═══ Document

Kildavin is a pleasant
enough little village some eight miles north of the site of
Duffry Hall but it seems to have had an irresistible
attraction for the Colcloughs not only from the Duffry but
from Wexford town, Ballyteige, Boley, Kilkenny and even
Dublin. Its five large 18th Century houses, Kildavin House,
Upper Kildavin, Lower Kildavin, Crowsgrove and Elmgrove,
just outside Tullow, were at one time all occupied by
Colcloughs. Even some of 'Sir' Vesey's descendants may have
moved there. In 1648 Dudley Colclough of Monart was living
quietly at Garryhasten and was married to Katherine Esmonde,
the daughter of Sir John Esmonde of Ballinastraw. At about
the same time there was a Captain Thomas Colclough in charge
of a garrison of 62 men in Wexford.

══════
═══ Dataset records

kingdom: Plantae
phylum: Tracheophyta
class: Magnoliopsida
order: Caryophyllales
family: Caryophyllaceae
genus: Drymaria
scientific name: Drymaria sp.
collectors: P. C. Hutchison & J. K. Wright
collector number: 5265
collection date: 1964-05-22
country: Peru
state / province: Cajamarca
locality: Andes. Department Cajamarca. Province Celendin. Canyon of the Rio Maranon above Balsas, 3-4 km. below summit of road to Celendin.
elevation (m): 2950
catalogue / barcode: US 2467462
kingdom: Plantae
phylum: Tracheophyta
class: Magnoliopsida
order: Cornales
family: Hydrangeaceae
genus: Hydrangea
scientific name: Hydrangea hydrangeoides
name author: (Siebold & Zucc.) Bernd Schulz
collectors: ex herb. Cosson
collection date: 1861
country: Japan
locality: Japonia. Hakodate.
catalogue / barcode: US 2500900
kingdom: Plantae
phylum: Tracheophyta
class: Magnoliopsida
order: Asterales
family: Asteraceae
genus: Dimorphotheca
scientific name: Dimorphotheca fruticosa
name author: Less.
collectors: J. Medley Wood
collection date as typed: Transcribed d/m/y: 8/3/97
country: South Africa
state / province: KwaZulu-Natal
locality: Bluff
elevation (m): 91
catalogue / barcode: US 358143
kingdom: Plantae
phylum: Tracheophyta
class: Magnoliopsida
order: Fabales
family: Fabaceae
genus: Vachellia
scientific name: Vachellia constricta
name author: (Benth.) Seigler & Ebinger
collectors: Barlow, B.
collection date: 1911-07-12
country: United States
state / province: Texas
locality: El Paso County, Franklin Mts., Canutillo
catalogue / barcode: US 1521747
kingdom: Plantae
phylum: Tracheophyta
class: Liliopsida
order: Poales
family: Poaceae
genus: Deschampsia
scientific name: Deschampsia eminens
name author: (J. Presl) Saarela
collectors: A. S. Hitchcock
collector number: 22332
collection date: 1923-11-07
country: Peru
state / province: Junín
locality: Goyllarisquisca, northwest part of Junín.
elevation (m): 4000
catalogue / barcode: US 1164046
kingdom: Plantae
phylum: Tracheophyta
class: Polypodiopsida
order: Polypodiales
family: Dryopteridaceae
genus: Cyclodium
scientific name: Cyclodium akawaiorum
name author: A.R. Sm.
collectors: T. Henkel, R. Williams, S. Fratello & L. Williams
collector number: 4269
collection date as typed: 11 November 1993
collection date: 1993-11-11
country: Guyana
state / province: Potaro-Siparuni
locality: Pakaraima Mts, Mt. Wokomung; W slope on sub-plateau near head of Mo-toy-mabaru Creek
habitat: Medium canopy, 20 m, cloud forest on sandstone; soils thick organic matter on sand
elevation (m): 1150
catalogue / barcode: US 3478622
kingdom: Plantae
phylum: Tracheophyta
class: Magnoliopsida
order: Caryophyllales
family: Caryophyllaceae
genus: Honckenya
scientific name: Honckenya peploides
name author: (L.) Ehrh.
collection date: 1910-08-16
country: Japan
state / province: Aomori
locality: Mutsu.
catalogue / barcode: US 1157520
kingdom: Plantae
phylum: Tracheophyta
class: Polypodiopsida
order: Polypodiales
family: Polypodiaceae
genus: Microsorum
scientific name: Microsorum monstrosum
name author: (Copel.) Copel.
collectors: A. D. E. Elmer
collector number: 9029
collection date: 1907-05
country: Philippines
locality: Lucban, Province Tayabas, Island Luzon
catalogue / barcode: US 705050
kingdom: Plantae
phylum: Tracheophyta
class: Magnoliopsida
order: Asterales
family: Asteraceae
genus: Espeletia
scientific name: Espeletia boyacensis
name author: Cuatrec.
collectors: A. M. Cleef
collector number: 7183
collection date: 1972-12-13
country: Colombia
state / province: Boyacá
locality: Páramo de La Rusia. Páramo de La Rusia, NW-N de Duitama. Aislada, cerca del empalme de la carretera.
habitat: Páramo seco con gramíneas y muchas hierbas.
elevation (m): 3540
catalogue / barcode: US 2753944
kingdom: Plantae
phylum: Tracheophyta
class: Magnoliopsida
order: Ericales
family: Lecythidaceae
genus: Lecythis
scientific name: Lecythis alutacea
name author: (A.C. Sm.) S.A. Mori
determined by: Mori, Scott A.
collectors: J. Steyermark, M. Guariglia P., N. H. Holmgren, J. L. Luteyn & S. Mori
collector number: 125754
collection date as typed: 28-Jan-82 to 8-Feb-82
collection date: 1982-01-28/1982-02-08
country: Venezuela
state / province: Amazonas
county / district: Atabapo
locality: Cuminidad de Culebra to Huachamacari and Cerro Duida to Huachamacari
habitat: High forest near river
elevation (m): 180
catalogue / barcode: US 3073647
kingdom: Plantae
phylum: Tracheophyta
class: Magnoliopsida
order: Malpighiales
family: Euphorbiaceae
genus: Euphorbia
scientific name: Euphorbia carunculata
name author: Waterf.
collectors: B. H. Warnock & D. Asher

══════

Task A:
In the passage about Kildavin and the Colcloughs, to whom was Dudley Colclough of Monart married?
Task B:
Write the next part of the passage about Kildavin and the Colcloughs, starting after its final sentence.

Reply A:
Katherine Esmonde, the daughter of Sir John Esmonde of Ballinastraw.

Reply B:
His identity is
something of a mystery unless he is he Thomas, brother of
John of Burslem and son of William of Grays Inn, who seems
to have been in close contact with his Irish cousins. In
1656 we find that this Thomas, as part of the Cromwellian
settlement, had been granted some of Dudley's lands at
Monart. and 1,262 acres in the parish of Carnew. However
there are no further records of him after the Restoration of
Charles II in 1660. For the next 70 years there were no
Colcloughs in the area till Henry arrived
Henry was the youngest son
of Dudley of Duffry. He settled there in 1729 on his
marriage to Margaret, daughter of John Beauchamp of
Ballylogher who claimed royal descent through the houses of
both York and Lancaster, and had four sons and a daughter.
Henry's eldest son, Dudley, took over Bohermore House, Co.
Carlow, which his father had acquired, and on his death in
1759 this passed to his brother Beauchamp who had married
Bridget, daughter of John McCarthney of Dublin. Beauchamp's
descendants spread themselves over Canada, the United States
and the U.K. but there are few parts of the world in which
they have not left a record of at least temporary residence.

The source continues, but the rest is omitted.